On 11/26/22 06:29, Yi Zhang wrote:
Finally, I rebased the for-6.2/block branch on 6.1-rc6 and was able to bisect it: 951d1e94801f95a3fc1c75ff342431c9f519dd14 is the first bad commit commit 951d1e94801f95a3fc1c75ff342431c9f519dd14 Author: Waiman Long <longman@xxxxxxxxxx> Date: Fri Nov 4 20:59:02 2022 -0400 blk-cgroup: Flush stats at blkgs destruction path As noted by Michal, the blkg_iostat_set's in the lockless list hold reference to blkg's to protect against their removal. Those blkg's hold reference to blkcg. When a cgroup is being destroyed, cgroup_rstat_flush() is only called at css_release_work_fn() which is called when the blkcg reference count reaches 0. This circular dependency will prevent blkcg from being freed until some other events cause cgroup_rstat_flush() to be called to flush out the pending blkcg stats.
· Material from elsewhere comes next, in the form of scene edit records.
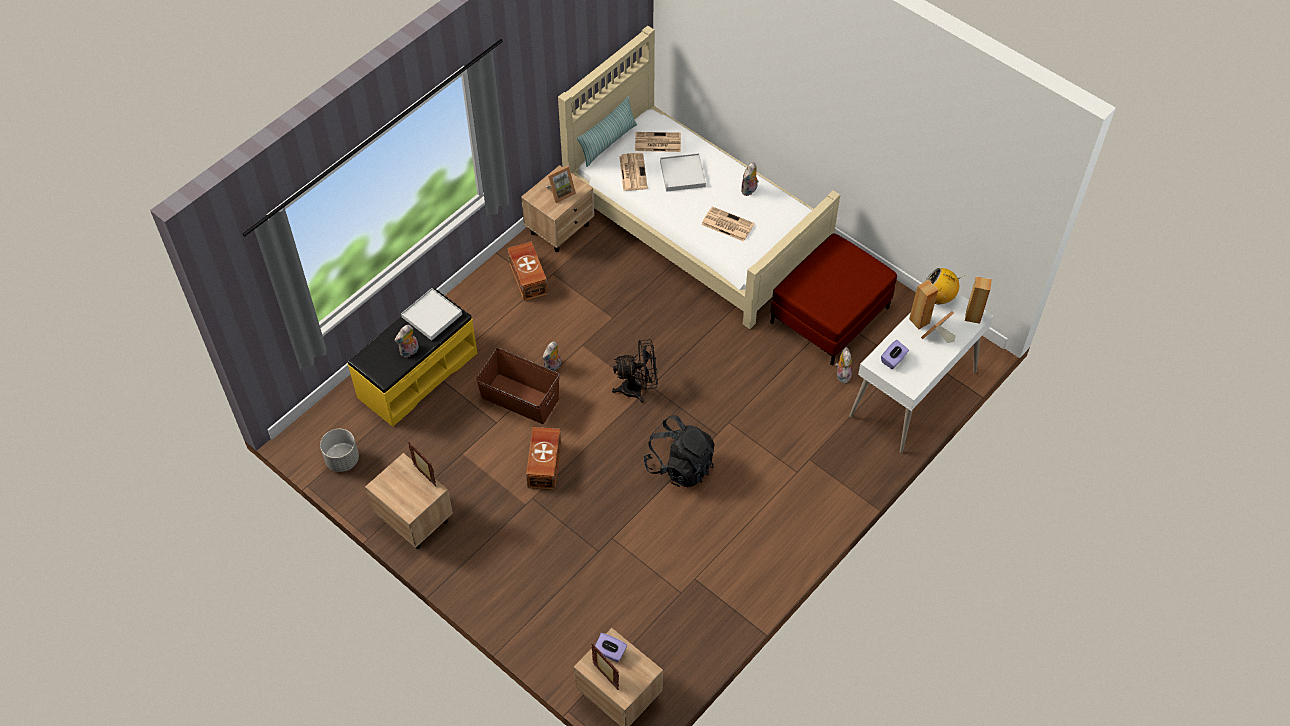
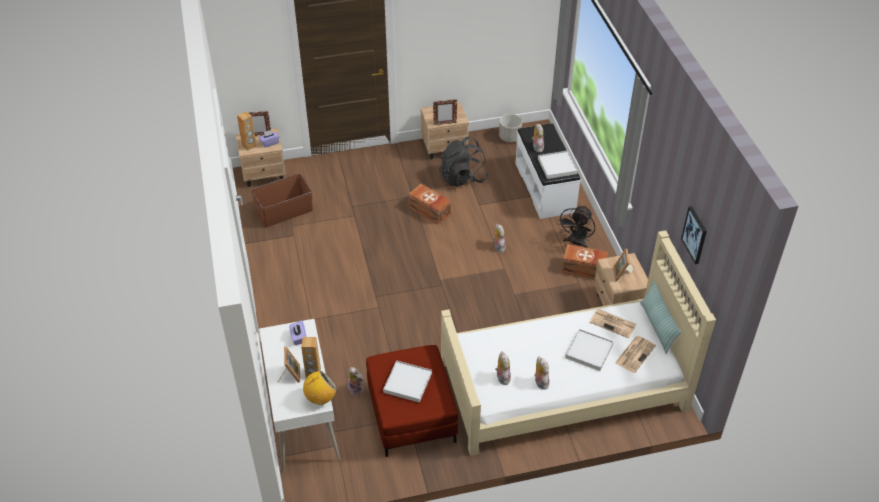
camera: 125 degrees right, 10 degrees down
(417, 374) = (545, 187): yellow bench -> white bench
(520, 398) = (488, 222): brown storage box -> brown storage box (285, 212)
(589, 35) = (695, 234): none -> picture
(637, 388) = (445, 277): black fan -> black fan (575, 243)
(680, 465) = (371, 267): black backpack -> black backpack (463, 177)
(726, 224) = (517, 349): newspaper -> none
(768, 219) = (502, 377): none -> plush toy
(838, 281) = (407, 383): none -> white tray
(973, 316) = (285, 408): brown speaker -> brown speaker (249, 146)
To prevent this delayed blkcg removal, add a new cgroup_rstat_css_flush() function to flush stats for a given css and cpu and call it at the blkgs destruction path, blkcg_destroy_blkgs(), whenever there are still some pending stats to be flushed. This will ensure that blkcg reference count can reach 0 ASAP. Signed-off-by: Waiman Long <longman@xxxxxxxxxx> Acked-by: Tejun Heo <tj@xxxxxxxxxx> Link: https://lore.kernel.org/r/20221105005902.407297-4-longman@xxxxxxxxxx Signed-off-by: Jens Axboe <axboe@xxxxxxxxx>
I can confirm this report. If I revert patch "blk-cgroup: Flush stats at blkgs destruction path" on top of the block/for-next branch from last Wednesday then test block/027 passes. Test block/027 fails systematically with an unmodified block/for-next branch.
Bart.